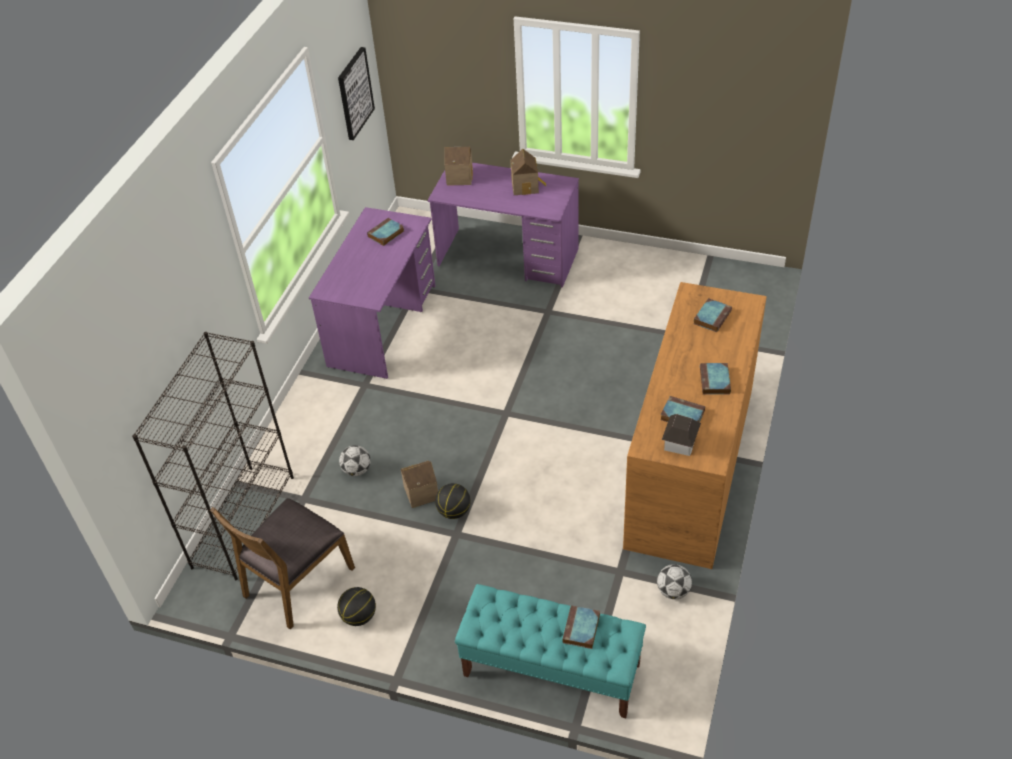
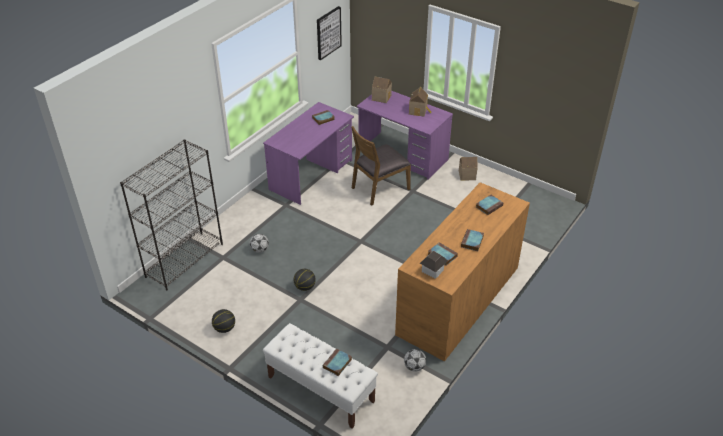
camera: 15 degrees right, 5 degrees down
(297, 581) = (199, 300): brown chair -> brown chair (379, 188)
(420, 492) = (290, 271): toy house -> toy house (466, 174)
(551, 670) = (320, 389): turquoise bench -> white bench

→ **What you need to do**: Lines from the one holding "(297, 581) = (199, 300): brown" through the end of the material above should be output exactly, and all others skipped.

→ **Response to this task**:
(297, 581) = (199, 300): brown chair -> brown chair (379, 188)
(420, 492) = (290, 271): toy house -> toy house (466, 174)
(551, 670) = (320, 389): turquoise bench -> white bench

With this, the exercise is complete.